----- Supplied records

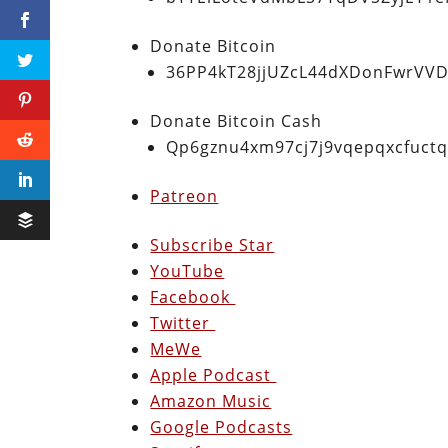
Donate Bitcoin
36PP4kT28jjUZcL44dXDonFwrVVD
Donate Bitcoin Cash
Qp6gznu4xm97cj7j9vqepqxcfuct
Patreon
Subscribe Star
YouTube
Facebook
Twitter
MeWe
Apple Podcast
Amazon Music
Google Podcasts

----------

Exercise aim: Return every entry above exactly. Pictures stay out.

Solution to the exercise:
Donate Bitcoin
36PP4kT28jjUZcL44dXDonFwrVVD
Donate Bitcoin Cash
Qp6gznu4xm97cj7j9vqepqxcfuct
Patreon
Subscribe Star
YouTube
Facebook
Twitter
MeWe
Apple Podcast
Amazon Music
Google Podcasts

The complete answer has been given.